# Segmenting and Clustering Neighborhoods in Toronto

## For this assignment, we will be required to explore and cluster the neighborhoods in Toronto.

    Table of Content
    1. Web Scraping

In [1]:
import pandas as pd
import numpy as np

from bs4 import BeautifulSoup
import requests

import warnings
warnings.filterwarnings('ignore')

  return f(*args, **kwds)
  return f(*args, **kwds)


## 1. Web Scrapping

In [2]:
# get the html of the target page in the form of text.
source = requests\
        .get('https://en.wikipedia.org/wiki/List_of_postal_codes_of_Canada:_M')\
        .text

In [3]:
# pass in the html file into a BeautifulSoup and specify our parser as lxml.
soup = BeautifulSoup(source, 'lxml')

In [4]:
# find the table tag in the html
table = soup.find('table')

In [5]:
# find all the td tags under the table tag
tds = table.find_all('td')

In [6]:
postal_code_df = pd.DataFrame(columns=['Postal Code', 'Borough', 'Neighborhood'])

# Loop through a list of td tags with a step size of 3
# and append the info to the dataframe.
for i in range(0, len(tds), 3):
    postcode = tds[i].text.strip()
    borough = tds[i+1].text.strip()
    neighbourhood = tds[i+2].text.strip()
    
    if borough == 'Not assigned':
        continue

    if borough != 'Not assigned' and neighbourhood == 'Not assigned':
        neighbourhood = borough
    
    postal_code_df = postal_code_df.append({
        'Postal Code': postcode,
        'Borough': borough,
        'Neighborhood': neighbourhood
    }, ignore_index=True)

In [7]:
postal_code_df.head()

Unnamed: 0,Postal Code,Borough,Neighborhood
0,M3A,North York,Parkwoods
1,M4A,North York,Victoria Village
2,M5A,Downtown Toronto,Harbourfront
3,M5A,Downtown Toronto,Regent Park
4,M6A,North York,Lawrence Heights


In [8]:
postal_code_df.shape

(212, 3)

##  Geocoder to Get Latitude and Longitude

In [9]:
import os
import pickle
import googlemaps

In [11]:
gmaps = googlemaps.Client(key=key)

In [12]:
def get_lat_lng(postal_code_df):
    lats = []
    lngs = []

    for i in range(postal_code_df.shape[0]):
        current_row = postal_code_df.iloc[i, :]

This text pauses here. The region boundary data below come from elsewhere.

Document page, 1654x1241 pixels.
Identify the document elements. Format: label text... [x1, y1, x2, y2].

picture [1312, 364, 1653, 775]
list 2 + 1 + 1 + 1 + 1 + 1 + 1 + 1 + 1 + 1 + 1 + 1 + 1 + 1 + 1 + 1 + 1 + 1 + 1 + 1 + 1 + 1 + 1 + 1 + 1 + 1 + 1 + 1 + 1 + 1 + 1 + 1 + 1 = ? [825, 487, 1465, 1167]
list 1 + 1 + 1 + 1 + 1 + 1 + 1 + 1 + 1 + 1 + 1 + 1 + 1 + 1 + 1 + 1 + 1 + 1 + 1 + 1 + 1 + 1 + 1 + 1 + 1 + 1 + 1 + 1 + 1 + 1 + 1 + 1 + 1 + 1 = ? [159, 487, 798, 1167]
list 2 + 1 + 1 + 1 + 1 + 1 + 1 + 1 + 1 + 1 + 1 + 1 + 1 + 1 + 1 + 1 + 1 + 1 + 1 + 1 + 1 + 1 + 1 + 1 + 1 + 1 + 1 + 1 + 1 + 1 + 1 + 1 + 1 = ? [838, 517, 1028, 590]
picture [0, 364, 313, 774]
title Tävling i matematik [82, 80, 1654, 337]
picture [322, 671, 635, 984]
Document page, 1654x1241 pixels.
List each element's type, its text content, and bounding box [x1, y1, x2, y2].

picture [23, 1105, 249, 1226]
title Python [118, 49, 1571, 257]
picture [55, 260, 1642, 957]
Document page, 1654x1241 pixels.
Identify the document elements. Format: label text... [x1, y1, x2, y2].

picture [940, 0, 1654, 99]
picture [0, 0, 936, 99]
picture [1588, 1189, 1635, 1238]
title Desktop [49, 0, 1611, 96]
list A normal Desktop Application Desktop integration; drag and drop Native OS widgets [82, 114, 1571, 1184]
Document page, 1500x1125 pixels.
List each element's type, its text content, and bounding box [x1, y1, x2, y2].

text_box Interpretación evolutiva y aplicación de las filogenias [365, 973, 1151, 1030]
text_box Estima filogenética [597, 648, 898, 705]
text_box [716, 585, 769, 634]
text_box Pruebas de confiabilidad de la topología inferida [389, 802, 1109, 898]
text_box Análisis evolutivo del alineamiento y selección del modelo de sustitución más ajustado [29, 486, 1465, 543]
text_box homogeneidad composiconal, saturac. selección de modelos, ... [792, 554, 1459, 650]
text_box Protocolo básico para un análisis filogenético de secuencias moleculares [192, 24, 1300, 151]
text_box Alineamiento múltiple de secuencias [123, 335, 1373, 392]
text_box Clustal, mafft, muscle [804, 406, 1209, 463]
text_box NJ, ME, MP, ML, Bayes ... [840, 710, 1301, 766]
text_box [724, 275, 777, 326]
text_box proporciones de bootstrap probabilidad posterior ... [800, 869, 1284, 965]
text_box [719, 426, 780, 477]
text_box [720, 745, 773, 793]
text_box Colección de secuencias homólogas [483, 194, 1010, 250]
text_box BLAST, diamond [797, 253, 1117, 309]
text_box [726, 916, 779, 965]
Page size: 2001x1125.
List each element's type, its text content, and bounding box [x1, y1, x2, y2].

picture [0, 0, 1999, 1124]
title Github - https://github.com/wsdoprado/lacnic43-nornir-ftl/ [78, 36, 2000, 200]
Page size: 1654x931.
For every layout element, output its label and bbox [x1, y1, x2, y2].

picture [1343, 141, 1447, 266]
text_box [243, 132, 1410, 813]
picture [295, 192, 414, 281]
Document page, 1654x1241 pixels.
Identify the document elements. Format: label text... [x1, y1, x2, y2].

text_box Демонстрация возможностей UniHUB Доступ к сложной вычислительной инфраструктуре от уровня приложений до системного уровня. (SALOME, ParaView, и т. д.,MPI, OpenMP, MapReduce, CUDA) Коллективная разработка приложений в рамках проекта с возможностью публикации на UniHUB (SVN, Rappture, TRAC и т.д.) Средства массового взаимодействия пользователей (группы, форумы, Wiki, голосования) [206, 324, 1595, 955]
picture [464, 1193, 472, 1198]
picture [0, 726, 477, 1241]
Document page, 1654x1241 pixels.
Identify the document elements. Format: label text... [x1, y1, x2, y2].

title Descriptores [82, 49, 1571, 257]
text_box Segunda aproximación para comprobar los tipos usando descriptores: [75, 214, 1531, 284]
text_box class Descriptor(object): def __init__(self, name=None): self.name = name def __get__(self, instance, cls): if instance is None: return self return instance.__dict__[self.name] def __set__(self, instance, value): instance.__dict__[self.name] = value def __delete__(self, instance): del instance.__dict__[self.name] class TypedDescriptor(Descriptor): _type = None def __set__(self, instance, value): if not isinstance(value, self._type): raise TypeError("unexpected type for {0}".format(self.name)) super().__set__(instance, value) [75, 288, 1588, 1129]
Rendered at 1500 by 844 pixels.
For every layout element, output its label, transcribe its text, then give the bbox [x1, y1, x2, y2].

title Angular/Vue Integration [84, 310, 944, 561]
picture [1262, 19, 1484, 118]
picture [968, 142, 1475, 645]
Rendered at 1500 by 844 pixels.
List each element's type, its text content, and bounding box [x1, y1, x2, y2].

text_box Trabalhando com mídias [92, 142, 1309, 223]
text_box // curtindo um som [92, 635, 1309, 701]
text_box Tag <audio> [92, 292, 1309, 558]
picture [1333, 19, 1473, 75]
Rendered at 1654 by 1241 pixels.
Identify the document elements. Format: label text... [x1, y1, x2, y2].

        geo_info = '{}, Toronto, Ontario'.\
                    format(current_row['Postal Code'])

        geocode_result = gmaps.geocode(geo_info)   

        lat_lng_coords = geocode_result[0]['geometry']['location']

        lats.append(lat_lng_coords['lat'])
        lngs.append(lat_lng_coords['lng'])

    postal_code_df['Latitude'] = lats
    postal_code_df['Longitude'] = lngs
    
    pickle_out = open('postal_code_df.pkl', 'wb')
    pickle.dump(postal_code_df, pickle_out)

    return postal_code_df

In [13]:
exists = os.path.isfile('postal_code_df.pkl')

if exists:
    pickle_in = open('postal_code_df.pkl', 'rb')
    postal_code_df = pickle.load(pickle_in)
else:
    postal_code_df = get_lat_lng(postal_code_df)

In [14]:
postal_code_df.head(11)

Unnamed: 0,Postal Code,Borough,Neighborhood,Latitude,Longitude
0,M3A,North York,Parkwoods,43.753259,-79.329656
1,M4A,North York,Victoria Village,43.725882,-79.315572
2,M5A,Downtown Toronto,Harbourfront,43.65426,-79.360636
3,M5A,Downtown Toronto,Regent Park,43.65426,-79.360636
4,M6A,North York,Lawrence Heights,43.718518,-79.464763
5,M6A,North York,Lawrence Manor,43.718518,-79.464763
6,M7A,Queen's Park,Queen's Park,43.662301,-79.389494
7,M9A,Etobicoke,Islington Avenue,43.667856,-79.532242
8,M1B,Scarborough,Rouge,43.806686,-79.194353
9,M1B,Scarborough,Malvern,43.806686,-79.194353